(RxWiki News) People with lupus are at risk of a variety of heart-related problems. So, researchers wanted to see what factors may lead to metabolic syndrome (a condition that boosts heart disease risk) in lupus patients.
Korean and Hispanic lupus patients were more likely to develop metabolic syndrome than patients of other ethnicities, according to recent findings.
In addition, kidney disease and higher steroid doses were linked to a greater risk of metabolic syndrome in these patients.
"Exercise and eat healthy."
Metabolic syndrome is the name used for a group of risk factors that happen together and boost the risk of heart disease, stroke and type 2 diabetes.

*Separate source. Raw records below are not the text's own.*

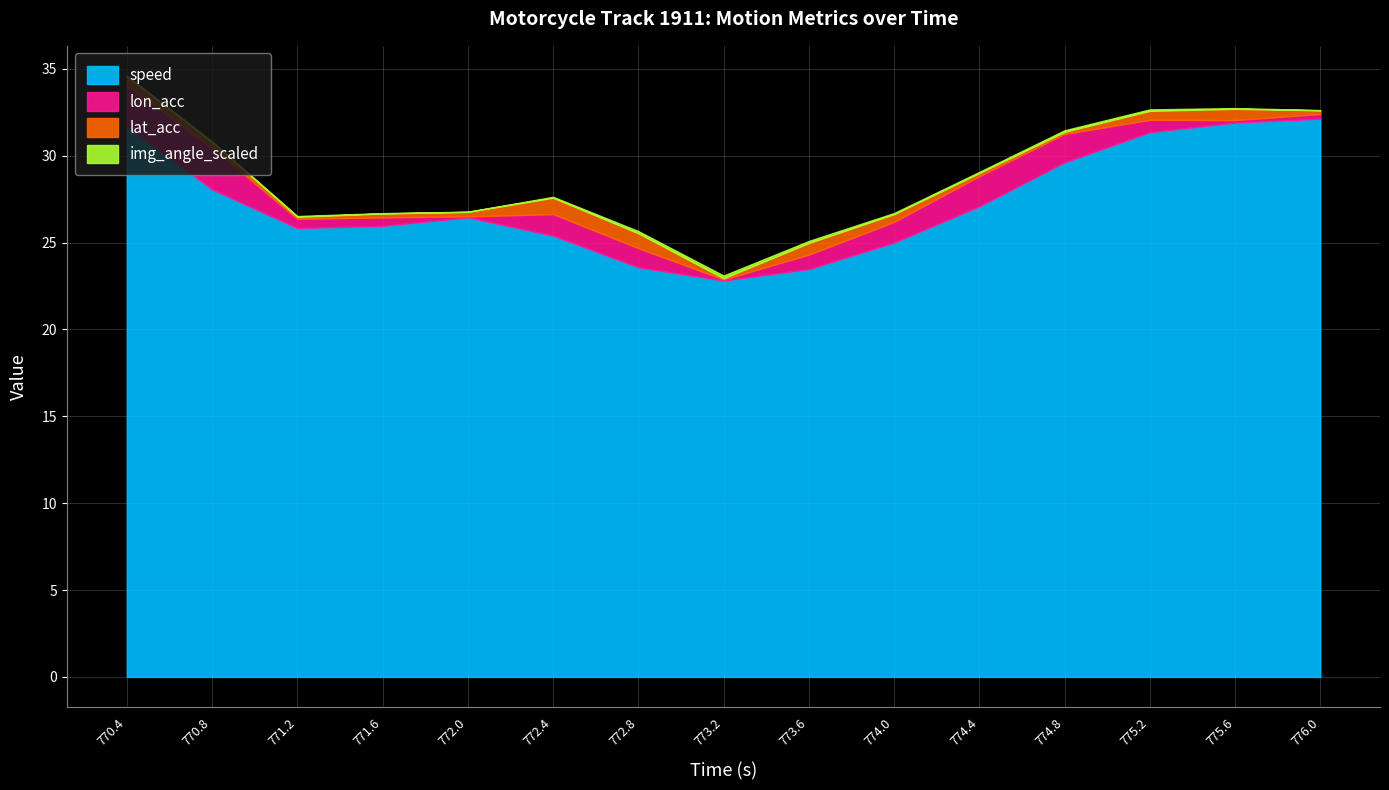

What is the label of the 8th point from the right?

773.2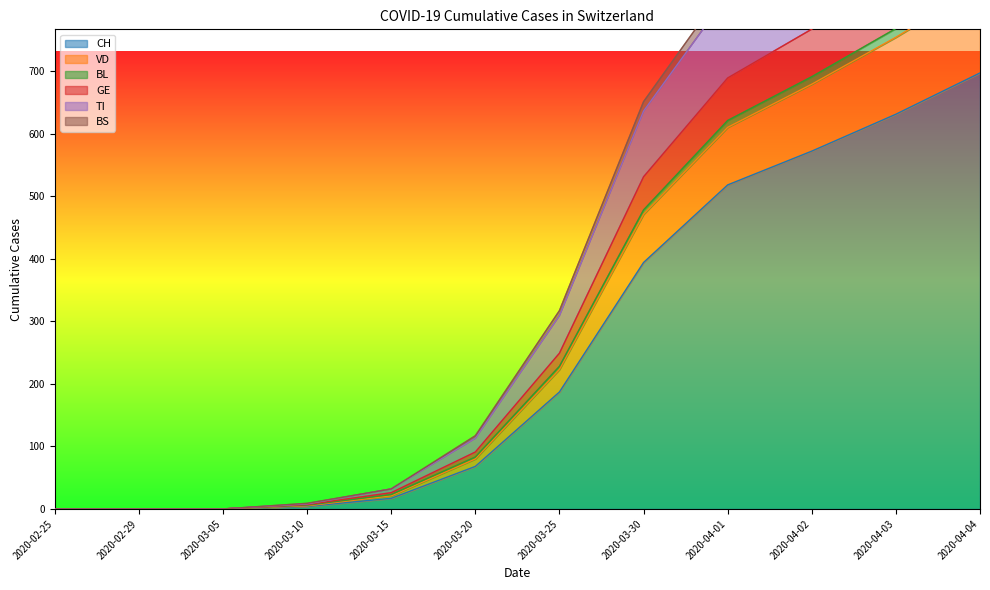

How many categories are shown in the chart?

12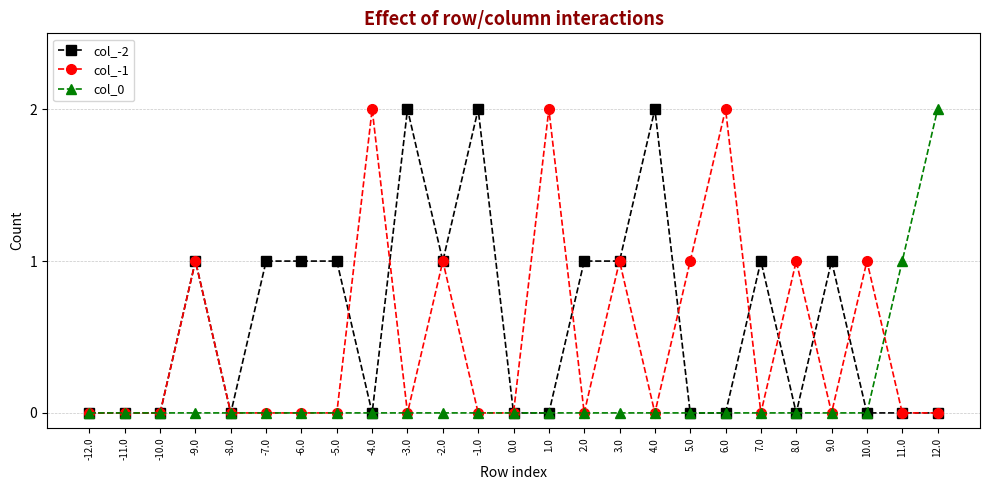

Count the col_-1 values in the range 0 to 1.

22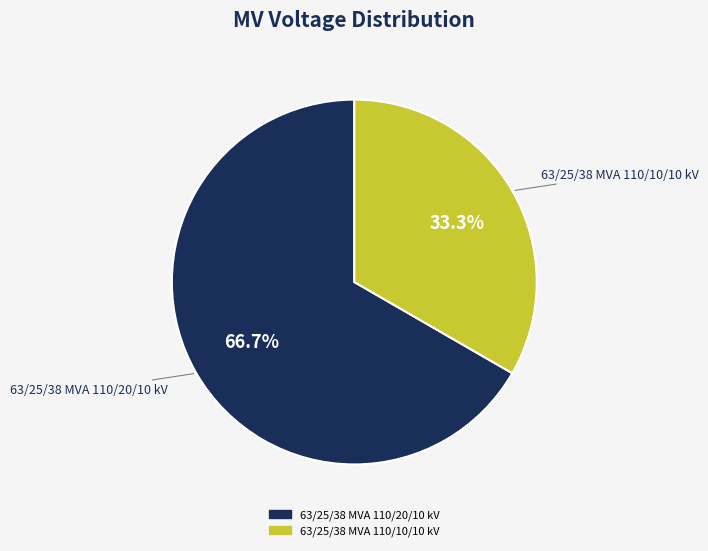

Between 63/25/38 MVA 110/20/10 kV and 63/25/38 MVA 110/10/10 kV, which is larger?

63/25/38 MVA 110/20/10 kV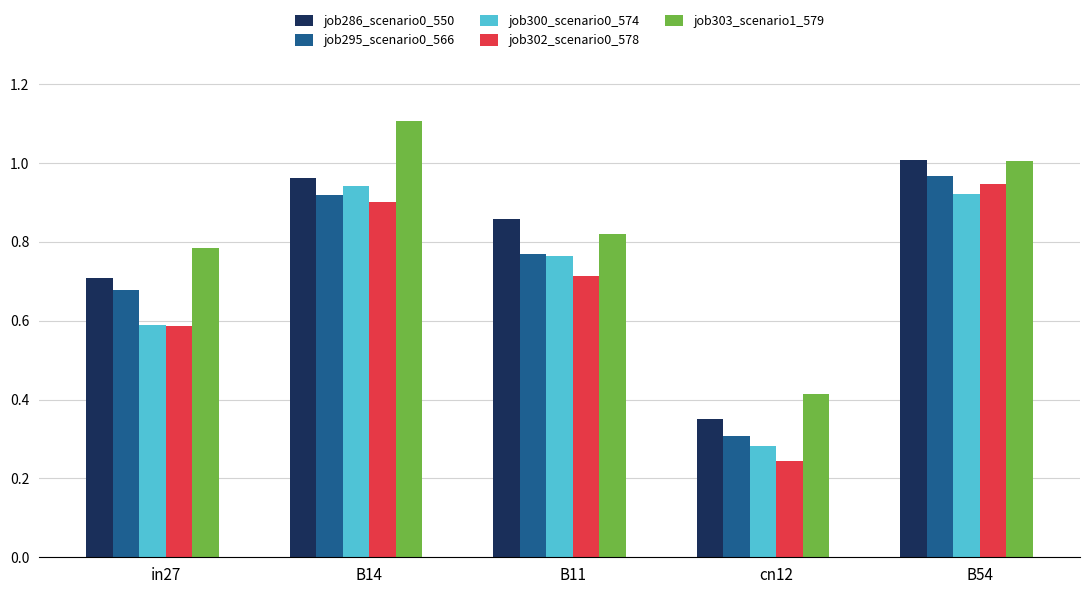

List the labels in order of job295_scenario0_566 value, largest first.

B54, B14, B11, in27, cn12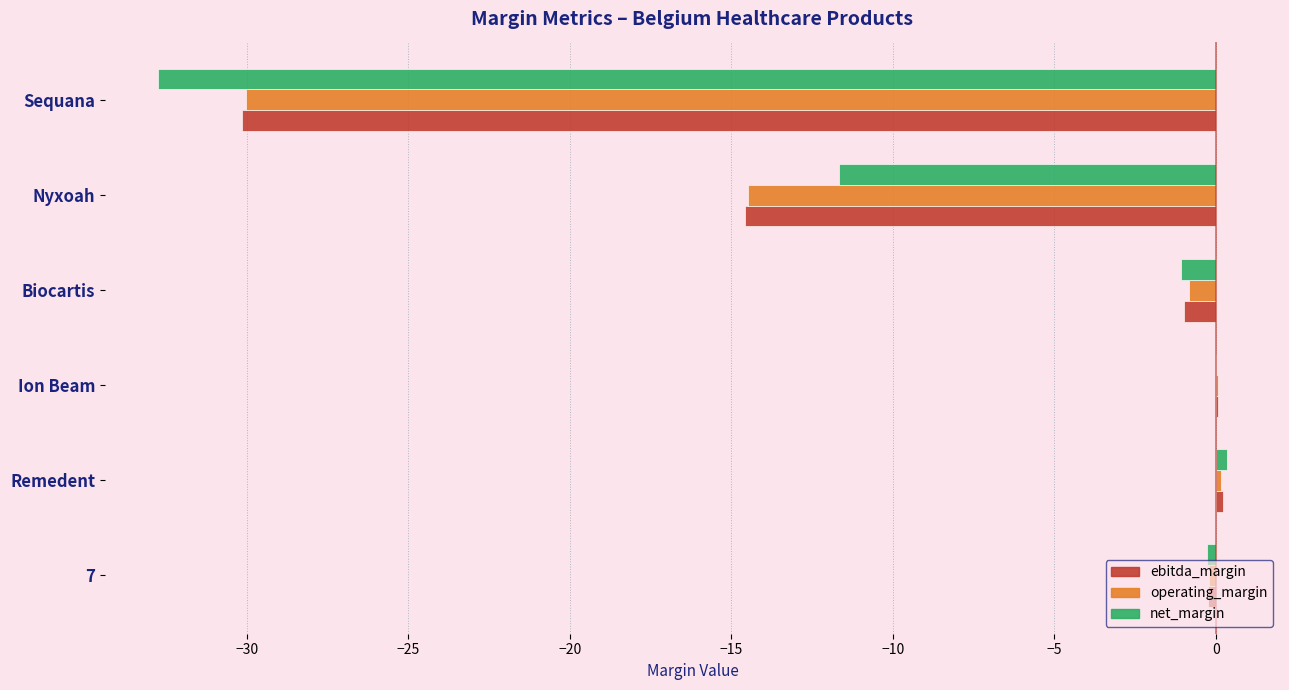

Where is ebitda_margin nearest to the value -14?

Nyxoah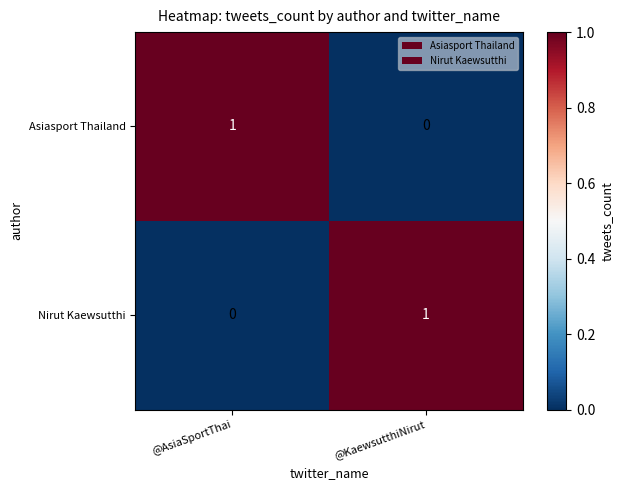

Where is Asiasport Thailand nearest to the value 0?

@KaewsutthiNirut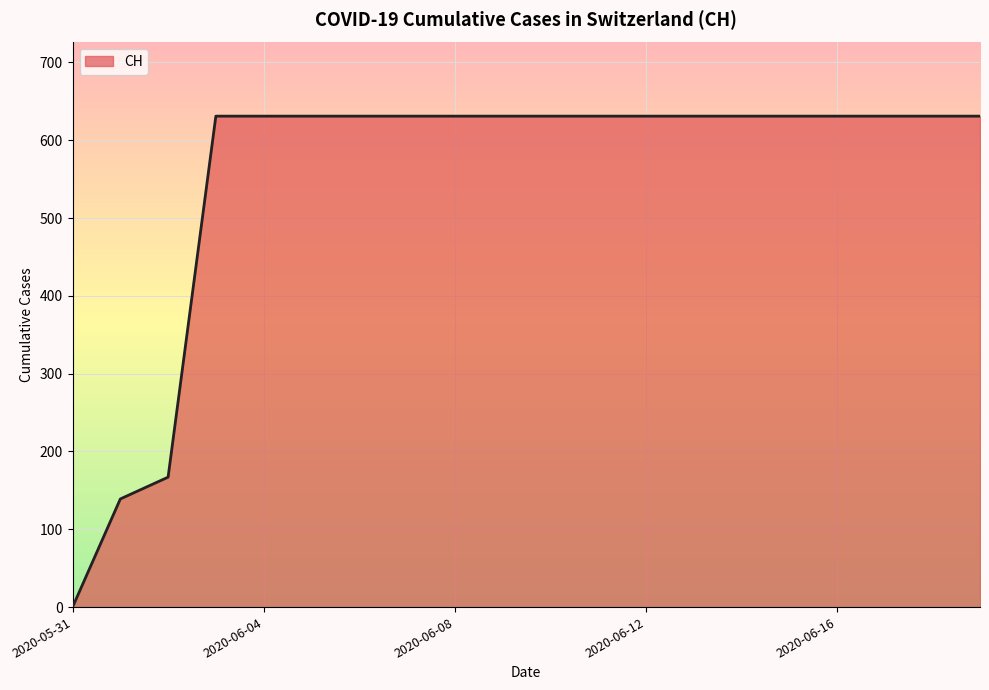

What is the maximum value shown in the chart?

631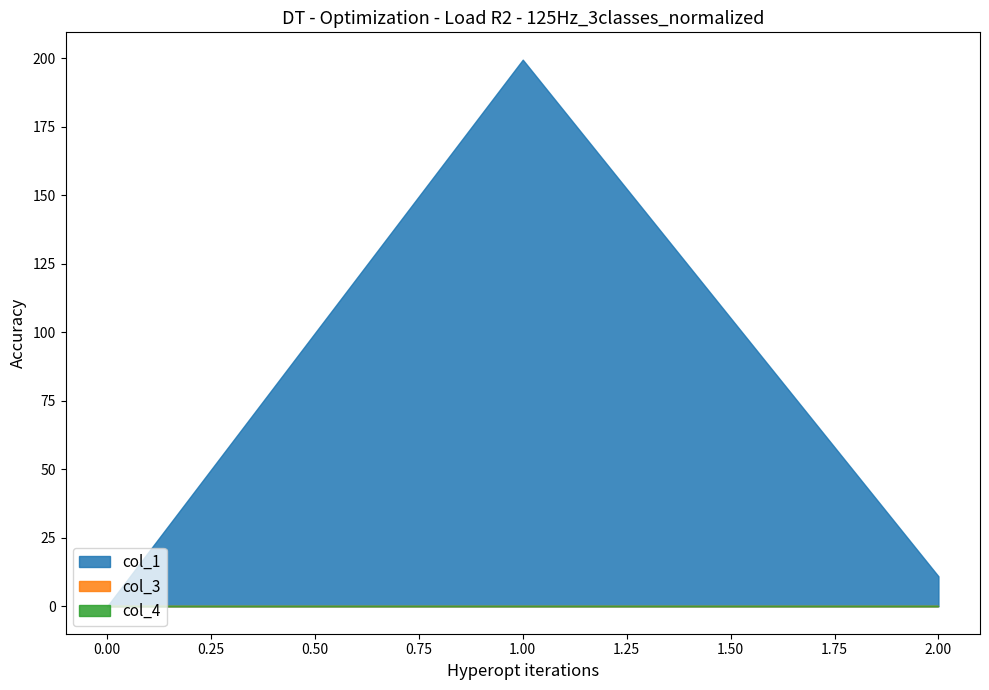

List the series in order of their peak value, highest first.

col_1, col_3, col_4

Ian N. Bruce, MD, FRCP, of the Arthritis Research UK Epidemiology Unit at the University of Manchester, and colleagues set out to study metabolic syndrome in people with lupus - a group that is already at risk of heart disease.
A total of 239 of 1,494 patients (16 percent) in the study had metabolic syndrome.
The researchers found that Korean lupus patients were 6.33 times more likely to develop metabolic syndrome. Hispanic patients were 6.2 times more likely to develop the condition.
The authors noted that the higher rates of metabolic syndrome among Korean and Hispanic patients may be partly due to higher rates of the condition in those populations as a whole.
Still, metabolic syndrome was more common among those with lupus than without.
The researchers also found that patients with kidney disease were 1.79 times more likely to develop metabolic syndrome, while those using immunosuppressant drugs were 1.81 times more likely to develop the condition.
In addition, higher steroid doses were associated with a increased risk of metabolic syndrome, particularly in the early stages of lupus. Since steroids are commonly used to treat lupus, this finding may lead doctors and patients to take a second look at their treatment plan.
According to the authors, this study showed that metabolic syndrome is common in young patients recently diagnosed with lupus.
In addition, metabolic syndrome was associated with more severe lupus and higher steroid doses. Therefore, treatment for individual patients should try to balance disease control while cutting down on steroid use, they said.
The research was funded by the Canadian Institutes of Health Research and Arthritis Research UK among others.
The authors reported no conflicts of interest.
The study was published September 3 in the Annals of the Rheumatic Diseases.